A preliminary hearing was held to consider the impact of the 2013 compromise agreement on claims arising after the agreement was signed. The hearing also dealt with whether the claim for unlawful deduction of wages should be struck out for little or no reasonable prospects of success. EJ Housego found in the Respondent’s favour and dismissed all the Claimant’s claims.  
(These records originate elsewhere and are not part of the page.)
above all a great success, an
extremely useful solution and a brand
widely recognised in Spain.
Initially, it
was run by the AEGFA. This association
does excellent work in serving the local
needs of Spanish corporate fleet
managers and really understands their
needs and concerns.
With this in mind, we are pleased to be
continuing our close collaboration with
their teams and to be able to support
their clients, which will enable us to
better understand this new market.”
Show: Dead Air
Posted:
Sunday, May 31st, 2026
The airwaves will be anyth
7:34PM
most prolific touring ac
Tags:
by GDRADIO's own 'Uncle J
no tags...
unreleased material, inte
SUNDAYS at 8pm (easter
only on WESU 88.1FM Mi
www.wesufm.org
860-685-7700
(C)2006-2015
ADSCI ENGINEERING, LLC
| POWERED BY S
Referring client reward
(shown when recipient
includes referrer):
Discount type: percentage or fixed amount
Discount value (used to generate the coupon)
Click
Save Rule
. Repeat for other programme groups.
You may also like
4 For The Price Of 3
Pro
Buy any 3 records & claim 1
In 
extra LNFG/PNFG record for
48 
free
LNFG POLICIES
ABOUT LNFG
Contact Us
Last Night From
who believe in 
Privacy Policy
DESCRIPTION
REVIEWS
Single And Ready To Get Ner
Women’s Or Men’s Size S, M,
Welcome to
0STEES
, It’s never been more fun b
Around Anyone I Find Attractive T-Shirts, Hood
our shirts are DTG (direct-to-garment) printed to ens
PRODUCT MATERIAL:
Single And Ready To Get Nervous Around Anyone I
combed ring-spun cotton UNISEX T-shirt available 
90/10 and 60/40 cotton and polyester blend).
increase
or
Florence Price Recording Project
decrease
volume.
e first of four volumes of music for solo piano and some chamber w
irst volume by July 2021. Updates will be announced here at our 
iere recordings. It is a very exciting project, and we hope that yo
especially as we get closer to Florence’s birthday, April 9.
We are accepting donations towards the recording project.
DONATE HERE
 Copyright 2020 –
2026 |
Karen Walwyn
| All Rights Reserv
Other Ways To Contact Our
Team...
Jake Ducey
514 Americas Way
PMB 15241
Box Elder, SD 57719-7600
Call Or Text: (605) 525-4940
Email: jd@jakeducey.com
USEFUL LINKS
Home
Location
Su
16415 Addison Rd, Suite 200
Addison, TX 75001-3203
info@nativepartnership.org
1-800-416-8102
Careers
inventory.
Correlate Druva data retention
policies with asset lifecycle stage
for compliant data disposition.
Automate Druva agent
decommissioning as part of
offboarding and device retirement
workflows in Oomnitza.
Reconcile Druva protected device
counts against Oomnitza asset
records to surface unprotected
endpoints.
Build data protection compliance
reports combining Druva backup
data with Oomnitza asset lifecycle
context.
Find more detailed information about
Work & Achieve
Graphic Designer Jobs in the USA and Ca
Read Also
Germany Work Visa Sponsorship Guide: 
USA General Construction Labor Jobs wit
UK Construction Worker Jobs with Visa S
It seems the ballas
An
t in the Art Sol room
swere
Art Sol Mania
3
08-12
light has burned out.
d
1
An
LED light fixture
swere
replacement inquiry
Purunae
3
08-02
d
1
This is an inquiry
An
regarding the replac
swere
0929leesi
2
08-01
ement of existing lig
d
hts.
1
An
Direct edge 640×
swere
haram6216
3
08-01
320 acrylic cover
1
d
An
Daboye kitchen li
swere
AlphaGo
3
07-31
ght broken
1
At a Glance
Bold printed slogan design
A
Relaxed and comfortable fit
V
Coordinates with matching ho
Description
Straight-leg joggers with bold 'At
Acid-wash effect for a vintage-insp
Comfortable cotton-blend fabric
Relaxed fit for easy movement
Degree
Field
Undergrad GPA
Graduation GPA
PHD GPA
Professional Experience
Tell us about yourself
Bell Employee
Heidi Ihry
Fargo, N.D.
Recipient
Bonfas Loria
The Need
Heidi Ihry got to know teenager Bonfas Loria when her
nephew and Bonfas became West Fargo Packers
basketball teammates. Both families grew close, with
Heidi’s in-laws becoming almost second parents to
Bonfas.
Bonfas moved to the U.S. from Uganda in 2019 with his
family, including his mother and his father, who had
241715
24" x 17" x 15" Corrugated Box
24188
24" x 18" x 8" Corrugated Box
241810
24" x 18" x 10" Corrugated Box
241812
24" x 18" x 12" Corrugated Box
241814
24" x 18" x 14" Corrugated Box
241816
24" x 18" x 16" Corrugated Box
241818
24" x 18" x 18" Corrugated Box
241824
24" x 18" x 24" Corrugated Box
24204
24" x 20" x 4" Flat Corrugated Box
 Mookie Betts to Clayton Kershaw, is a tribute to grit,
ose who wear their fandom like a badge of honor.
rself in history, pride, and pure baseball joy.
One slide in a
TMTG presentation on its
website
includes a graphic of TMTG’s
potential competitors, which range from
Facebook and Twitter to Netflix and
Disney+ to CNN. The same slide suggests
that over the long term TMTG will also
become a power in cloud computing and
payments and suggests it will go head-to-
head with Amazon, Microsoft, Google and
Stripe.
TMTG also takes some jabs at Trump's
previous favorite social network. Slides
In my opinion the ET decision is flawed and I have assisted Mr Clifford in filing an appeal. The basis of Mr Clifford’s appeal is that EJ Housego erred in law in finding that the disability claims were validly waived by the 2013 agreement, in that it failed to follow the binding authority of Bathgate v Technip UK Limited. This case held that only claims that exist at the time of the compromise agreement are capable of being validly waived. The case is clear authority that the words “particular complaint” do not describe a potential future complaint.   The EJ seemingly preferred the decision of Arvunescu v Quick Release (Automotive) Ltd. In my view this is erroneous. In Arvunescu the ET had erred when it decided that claims that did not exist at the time of a compromise agreement could be waived. In any case the decision is an authority on the proper construction of a COT3 agreement, not, as in this case, a compromise agreement. 

Mr Clifford argues that the ET erred in striking out the discrimination claim when the Respondent had not made a strike-out application and the Claimant had not been given an opportunity to present arguments to the ET. It made an error in reaching a decision on a point which had not been argued and which was not on the list of issues in the case.  When considering that the discrimination claim had no prospects of success, the ET had not considered all the discrimination claims that had been brought; it looked only at the direct discrimination claim. 

The EAT appeal has been acknowledged by the court. We await hearing whether the EAT will consider the appeal and continue to believe that the appeal has good prospects of success.  Watch this space!